FFCP 2018 – Entretien avec Lee Hwan pour Park Hwa-young

Posté le 18 novembre 2018 par

Chaque année au Festival du Film Coréen à Paris (FFCP), nous avons la possibilité de voir dans la sélection un film indépendant sur la jeunesse tumultueuse coréenne, genre qui prolifère depuis l’excellent Tears de Im Sang-soo sorti en 2000. Fugue, prostitution, drogue, petits larcins, violence sont les ingrédients qui composent un genre qui dresse un portrait cru et alarmant de ces jeunes en perte de repaires. De nombreux talentueux acteurs ont fait leurs débuts dans ces films et se sont fait remarquer dans des prestations souvent à fleur de peau. Lee Hwan pour son premier long métrage ne déroge pas à la règle et nous livre un film coup de poing et révèle la jeune Kim Ga-hee dans le rôle titre : Park Hwa-young.

Pouvez-vous vous présenter brièvement et nous dire comment vous en êtes venu à la réalisation ?

J’ai commencé en tant qu’acteur en Corée, j’ai tourné notamment dans le film Breathless de Yang Ik-joon. Je ne souhaitais pas réaliser un film par pur amour du cinéma, ce n’est pas du tout ça.  Je sortais d’une période très difficile des suites d’une relation amoureuse douloureuse. Il fallait que je passe mes nerfs sur quelque chose, que j’exprime mes sentiments et mes émotions, et c’est dans le cinéma que j’ai pu le faire. C’est ainsi que je me suis lancé dans la réalisation de courts métrages, puis j’en suis arrivé à faire ce film.
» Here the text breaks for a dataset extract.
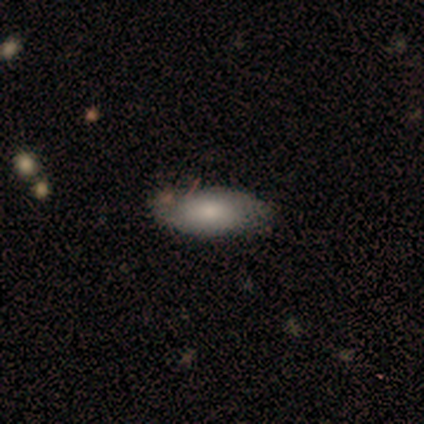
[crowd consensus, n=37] A smooth galaxy with no disk features (78%) that is in between round and cigar-shaped (83%).

Vote fractions:
- Smooth or featured? smooth: 78% / featured or disk: 19% / star or artifact: 3%
- How rounded? in between: 83% / cigar-shaped: 17% / round: 0%
- Merging? none: 64% / minor disturbance: 25% / merger: 8% / major disturbance: 3%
Pourquoi avoir choisi un tel sujet ?

Personnellement, j’aime beaucoup les films qui traitent de l’adolescence d’un point de vue sociétal, je pense que je suis quelqu’un qui aime les gens et les relations humaines. J’avais réalisé auparavant un court métrage qui peut être considéré aujourd’hui comme un préquel de Park Hwa-young. On peut dire que dans ce premier essai je me suis concentré sur la composition, la structure du film. Dans mon long métrage, je me suis concentré sur les personnages. Je me suis basé sur mon vécu, quand j’étais moi-même adolescent, cela fait une vingtaine d’années maintenant. A l’époque il existait déjà ce type de situations et de problèmes, et dans mon entourage il y avait une jeune fille qui vivait dans les mêmes conditions que les jeunes de mon film et notamment Park Hwa-young. Je m’en suis beaucoup inspiré pour créer le personnage principal. Durant l’écriture de mon histoire j’ai fini par croiser de nombreux jeunes qui vivaient dans les mêmes conditions. Cela m’a aidé à raconter le vécu de ces personnes qui vivent un peu à l’écart de la société, qui sont un peu marginaux. Ce film est enveloppé de cette image d’adolescence et de génération perdue, mais je ne suis pas d’accord avec cela. Il s’agit selon moi d’un film qui parle plus de la nature et des relations humaines, mais aussi du symbole de la famille et du rôle de la mère. J’imagine que son rôle est un peu différent en France qu’en Corée. Chez nous, c’est très spécifique, et c’est sur cette symbolique que je souhaitais insister.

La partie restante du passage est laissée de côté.